=== Your goal ===
Write out, word for word, every line in the data below from the one containing "- Les **applications**" to the one containing "- Pour des **communications**", both of them included.
===== Data =====
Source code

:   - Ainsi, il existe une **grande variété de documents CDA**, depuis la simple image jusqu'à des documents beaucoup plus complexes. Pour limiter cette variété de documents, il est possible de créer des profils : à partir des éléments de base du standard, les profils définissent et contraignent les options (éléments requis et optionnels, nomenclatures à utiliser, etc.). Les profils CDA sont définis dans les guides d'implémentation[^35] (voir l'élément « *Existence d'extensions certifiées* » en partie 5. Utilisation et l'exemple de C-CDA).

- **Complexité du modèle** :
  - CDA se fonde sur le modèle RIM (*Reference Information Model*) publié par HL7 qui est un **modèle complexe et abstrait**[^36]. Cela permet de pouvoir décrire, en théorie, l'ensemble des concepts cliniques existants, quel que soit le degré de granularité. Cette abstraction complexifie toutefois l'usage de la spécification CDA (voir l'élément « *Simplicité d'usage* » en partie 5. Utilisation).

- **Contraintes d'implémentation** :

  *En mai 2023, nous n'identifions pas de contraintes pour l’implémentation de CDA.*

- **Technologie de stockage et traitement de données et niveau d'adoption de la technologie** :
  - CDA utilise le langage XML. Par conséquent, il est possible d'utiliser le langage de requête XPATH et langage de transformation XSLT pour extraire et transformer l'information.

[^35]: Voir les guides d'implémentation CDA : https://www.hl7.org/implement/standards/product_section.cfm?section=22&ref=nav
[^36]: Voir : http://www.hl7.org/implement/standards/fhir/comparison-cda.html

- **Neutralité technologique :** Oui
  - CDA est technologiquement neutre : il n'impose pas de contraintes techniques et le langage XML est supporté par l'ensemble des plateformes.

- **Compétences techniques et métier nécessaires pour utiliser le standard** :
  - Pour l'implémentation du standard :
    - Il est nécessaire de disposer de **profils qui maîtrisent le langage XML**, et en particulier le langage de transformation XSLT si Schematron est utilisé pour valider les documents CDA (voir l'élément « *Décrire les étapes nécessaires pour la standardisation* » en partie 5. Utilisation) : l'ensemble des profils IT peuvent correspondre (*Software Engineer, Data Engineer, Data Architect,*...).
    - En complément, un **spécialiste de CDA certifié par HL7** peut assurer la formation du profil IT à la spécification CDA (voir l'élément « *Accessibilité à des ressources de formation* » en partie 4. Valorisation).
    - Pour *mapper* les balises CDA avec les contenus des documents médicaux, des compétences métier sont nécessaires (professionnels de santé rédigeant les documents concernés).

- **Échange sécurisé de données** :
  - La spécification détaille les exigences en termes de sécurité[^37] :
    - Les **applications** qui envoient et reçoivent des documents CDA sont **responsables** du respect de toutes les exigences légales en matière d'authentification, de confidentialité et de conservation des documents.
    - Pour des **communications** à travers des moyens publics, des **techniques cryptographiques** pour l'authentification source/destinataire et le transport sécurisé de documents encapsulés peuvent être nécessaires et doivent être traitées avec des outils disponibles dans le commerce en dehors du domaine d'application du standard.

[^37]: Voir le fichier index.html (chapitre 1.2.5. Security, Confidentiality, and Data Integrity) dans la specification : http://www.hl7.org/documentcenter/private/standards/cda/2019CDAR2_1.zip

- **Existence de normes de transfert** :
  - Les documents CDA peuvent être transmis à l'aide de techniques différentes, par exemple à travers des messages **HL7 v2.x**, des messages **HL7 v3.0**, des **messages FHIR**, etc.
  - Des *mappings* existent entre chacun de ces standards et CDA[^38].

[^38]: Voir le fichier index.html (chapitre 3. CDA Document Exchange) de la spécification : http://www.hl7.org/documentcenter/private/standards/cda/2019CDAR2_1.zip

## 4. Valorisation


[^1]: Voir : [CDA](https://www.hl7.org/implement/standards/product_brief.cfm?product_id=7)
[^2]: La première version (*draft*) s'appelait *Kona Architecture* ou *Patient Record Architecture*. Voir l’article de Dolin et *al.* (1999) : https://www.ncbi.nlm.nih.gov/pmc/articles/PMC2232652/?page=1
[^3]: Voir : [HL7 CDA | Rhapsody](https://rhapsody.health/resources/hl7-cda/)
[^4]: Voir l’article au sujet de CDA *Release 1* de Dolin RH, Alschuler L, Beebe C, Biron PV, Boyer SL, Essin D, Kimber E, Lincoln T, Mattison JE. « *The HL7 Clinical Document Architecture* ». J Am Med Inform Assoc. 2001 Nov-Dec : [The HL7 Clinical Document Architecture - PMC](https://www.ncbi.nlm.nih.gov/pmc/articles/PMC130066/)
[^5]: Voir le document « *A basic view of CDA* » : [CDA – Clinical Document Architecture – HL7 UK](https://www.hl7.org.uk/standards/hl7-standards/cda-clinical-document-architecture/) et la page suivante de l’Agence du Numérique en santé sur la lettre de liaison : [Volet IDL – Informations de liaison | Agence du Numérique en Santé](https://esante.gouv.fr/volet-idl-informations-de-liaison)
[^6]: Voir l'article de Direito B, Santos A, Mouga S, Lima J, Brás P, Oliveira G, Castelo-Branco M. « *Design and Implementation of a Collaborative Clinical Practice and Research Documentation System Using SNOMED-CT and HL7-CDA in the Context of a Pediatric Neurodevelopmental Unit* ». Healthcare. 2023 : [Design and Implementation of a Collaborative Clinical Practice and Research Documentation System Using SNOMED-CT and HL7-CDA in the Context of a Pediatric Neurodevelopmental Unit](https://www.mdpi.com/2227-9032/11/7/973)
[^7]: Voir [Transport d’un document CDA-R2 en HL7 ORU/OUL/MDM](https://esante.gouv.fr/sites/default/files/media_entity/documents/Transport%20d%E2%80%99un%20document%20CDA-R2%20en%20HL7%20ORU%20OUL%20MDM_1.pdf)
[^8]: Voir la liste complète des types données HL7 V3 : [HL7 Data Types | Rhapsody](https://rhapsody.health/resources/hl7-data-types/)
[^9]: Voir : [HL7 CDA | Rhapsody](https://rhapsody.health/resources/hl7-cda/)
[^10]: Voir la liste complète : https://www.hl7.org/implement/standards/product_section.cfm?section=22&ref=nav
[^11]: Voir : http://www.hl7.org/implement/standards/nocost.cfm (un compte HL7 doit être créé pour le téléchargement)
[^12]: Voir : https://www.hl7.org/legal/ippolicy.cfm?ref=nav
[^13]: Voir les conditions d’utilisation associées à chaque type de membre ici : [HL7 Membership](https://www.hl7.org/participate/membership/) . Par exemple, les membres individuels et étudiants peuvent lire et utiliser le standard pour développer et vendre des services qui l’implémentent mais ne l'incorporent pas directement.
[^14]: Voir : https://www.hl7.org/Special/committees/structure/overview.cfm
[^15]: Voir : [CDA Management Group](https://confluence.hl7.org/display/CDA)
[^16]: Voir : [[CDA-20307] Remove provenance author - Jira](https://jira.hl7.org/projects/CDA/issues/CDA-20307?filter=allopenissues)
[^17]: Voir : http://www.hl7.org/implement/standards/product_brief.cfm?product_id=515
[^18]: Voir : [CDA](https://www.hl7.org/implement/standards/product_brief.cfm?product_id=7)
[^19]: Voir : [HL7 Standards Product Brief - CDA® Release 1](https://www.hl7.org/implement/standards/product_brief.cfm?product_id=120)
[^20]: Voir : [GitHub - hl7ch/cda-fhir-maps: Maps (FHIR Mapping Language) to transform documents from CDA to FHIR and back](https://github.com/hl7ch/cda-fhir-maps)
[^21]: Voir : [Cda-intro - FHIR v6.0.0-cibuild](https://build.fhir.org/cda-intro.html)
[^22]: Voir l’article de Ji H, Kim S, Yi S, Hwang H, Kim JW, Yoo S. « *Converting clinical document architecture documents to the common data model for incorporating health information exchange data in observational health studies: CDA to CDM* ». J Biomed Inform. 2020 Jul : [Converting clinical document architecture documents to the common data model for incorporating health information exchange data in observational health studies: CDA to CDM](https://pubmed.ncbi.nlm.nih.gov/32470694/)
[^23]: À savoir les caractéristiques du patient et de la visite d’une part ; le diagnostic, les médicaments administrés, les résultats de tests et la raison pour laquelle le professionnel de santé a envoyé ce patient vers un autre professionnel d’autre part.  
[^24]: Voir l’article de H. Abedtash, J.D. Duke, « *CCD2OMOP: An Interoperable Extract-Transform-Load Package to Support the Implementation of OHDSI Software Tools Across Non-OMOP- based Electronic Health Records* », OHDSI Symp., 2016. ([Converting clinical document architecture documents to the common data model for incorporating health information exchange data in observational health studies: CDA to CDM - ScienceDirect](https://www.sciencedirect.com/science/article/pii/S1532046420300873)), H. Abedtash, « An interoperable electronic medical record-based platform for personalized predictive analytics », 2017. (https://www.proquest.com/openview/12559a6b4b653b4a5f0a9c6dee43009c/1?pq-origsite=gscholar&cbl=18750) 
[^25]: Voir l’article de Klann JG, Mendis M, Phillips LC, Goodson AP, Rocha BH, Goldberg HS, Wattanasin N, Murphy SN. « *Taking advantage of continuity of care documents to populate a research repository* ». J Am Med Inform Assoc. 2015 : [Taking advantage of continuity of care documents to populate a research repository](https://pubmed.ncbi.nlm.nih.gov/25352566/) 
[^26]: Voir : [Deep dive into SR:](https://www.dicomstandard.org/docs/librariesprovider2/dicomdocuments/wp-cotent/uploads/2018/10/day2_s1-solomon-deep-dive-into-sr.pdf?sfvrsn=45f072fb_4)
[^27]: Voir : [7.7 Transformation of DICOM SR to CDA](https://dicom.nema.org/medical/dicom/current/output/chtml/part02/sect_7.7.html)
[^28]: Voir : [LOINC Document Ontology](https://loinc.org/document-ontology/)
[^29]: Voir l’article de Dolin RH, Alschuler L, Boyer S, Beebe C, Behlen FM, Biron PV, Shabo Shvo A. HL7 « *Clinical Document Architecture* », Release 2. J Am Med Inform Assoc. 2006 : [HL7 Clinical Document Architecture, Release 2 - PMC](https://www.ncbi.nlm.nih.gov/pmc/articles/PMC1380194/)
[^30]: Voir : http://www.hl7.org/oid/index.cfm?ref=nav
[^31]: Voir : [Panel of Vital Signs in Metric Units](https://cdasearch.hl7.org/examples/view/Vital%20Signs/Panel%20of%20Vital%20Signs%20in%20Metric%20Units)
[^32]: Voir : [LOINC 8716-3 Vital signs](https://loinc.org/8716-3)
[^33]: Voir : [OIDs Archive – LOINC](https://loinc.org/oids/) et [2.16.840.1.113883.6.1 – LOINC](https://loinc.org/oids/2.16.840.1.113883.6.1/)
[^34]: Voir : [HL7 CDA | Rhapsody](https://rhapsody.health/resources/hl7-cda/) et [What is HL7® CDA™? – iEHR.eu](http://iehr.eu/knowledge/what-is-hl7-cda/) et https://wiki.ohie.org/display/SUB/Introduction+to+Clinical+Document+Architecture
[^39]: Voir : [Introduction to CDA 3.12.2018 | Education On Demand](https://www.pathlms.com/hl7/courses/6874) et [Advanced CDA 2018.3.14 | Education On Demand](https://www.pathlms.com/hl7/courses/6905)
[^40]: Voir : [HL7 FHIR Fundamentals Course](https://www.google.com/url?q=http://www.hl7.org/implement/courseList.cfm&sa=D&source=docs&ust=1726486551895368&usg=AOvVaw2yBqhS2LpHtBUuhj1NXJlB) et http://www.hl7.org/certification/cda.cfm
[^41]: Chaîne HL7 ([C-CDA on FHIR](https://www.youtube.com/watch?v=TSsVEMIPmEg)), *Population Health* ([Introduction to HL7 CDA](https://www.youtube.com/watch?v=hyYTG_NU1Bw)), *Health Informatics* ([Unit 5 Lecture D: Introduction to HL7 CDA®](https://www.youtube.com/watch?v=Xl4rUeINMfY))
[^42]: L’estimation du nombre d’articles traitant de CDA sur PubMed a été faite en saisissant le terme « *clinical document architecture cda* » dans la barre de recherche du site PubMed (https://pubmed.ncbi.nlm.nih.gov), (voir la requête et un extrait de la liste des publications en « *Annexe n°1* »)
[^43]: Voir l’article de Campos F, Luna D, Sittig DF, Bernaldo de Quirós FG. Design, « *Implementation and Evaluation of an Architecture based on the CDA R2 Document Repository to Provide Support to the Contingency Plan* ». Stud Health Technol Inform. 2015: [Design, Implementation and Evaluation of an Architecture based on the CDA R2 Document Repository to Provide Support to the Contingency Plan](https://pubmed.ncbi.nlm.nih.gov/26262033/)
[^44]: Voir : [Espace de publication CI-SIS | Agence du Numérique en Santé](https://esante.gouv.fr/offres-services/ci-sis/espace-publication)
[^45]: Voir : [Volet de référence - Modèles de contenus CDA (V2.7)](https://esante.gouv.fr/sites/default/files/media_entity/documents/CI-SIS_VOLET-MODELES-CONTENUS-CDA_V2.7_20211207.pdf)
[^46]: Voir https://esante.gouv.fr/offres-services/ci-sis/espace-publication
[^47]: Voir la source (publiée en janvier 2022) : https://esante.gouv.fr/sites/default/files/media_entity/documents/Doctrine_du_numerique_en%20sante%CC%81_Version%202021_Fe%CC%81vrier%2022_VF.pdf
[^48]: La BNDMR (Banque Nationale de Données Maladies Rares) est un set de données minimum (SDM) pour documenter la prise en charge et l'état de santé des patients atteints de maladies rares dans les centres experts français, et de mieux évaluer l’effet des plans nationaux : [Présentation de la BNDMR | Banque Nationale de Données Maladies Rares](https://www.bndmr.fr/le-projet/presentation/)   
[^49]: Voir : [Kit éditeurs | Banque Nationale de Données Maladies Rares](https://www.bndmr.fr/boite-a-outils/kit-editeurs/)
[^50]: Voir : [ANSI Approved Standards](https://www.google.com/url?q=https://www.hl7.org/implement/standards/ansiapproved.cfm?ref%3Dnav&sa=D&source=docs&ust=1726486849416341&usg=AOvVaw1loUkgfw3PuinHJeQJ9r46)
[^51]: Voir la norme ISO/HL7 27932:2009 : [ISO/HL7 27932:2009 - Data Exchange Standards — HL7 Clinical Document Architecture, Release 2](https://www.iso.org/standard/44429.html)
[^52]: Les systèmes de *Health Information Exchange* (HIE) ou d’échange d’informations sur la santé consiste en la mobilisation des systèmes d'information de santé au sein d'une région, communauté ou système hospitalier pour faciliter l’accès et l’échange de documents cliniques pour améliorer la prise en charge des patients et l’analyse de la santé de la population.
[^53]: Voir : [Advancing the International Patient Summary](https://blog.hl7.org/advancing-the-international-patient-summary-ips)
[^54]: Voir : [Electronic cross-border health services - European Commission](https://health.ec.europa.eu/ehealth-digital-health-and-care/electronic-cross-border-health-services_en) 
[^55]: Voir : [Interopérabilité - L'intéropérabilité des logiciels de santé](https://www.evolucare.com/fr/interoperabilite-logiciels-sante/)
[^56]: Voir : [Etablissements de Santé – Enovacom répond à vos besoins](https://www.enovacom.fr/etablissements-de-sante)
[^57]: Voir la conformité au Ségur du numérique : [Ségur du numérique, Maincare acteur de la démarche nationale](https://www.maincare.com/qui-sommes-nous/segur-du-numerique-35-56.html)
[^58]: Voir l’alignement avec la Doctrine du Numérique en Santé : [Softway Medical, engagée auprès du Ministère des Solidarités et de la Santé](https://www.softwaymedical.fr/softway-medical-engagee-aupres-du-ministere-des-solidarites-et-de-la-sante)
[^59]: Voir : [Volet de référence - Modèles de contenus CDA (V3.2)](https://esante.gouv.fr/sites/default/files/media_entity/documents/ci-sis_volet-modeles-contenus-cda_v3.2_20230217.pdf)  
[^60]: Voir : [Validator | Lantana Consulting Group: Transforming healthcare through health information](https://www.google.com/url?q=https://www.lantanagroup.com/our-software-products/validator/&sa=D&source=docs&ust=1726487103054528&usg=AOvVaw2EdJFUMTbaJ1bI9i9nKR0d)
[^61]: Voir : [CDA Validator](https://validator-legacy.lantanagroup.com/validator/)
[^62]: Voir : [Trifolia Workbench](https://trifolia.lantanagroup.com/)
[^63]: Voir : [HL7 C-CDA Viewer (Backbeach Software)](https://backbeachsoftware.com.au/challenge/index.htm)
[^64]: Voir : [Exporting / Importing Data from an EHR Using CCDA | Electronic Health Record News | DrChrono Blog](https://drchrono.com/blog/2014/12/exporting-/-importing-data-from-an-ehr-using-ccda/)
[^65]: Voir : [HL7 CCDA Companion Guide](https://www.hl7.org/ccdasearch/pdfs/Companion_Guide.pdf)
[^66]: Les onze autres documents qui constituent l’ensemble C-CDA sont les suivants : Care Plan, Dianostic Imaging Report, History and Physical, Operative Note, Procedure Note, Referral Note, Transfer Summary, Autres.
=====
=== Answer to the exercise ===
    - Les **applications** qui envoient et reçoivent des documents CDA sont **responsables** du respect de toutes les exigences légales en matière d'authentification, de confidentialité et de conservation des documents.
    - Pour des **communications** à travers des moyens publics, des **techniques cryptographiques** pour l'authentification source/destinataire et le transport sécurisé de documents encapsulés peuvent être nécessaires et doivent être traitées avec des outils disponibles dans le commerce en dehors du domaine d'application du standard.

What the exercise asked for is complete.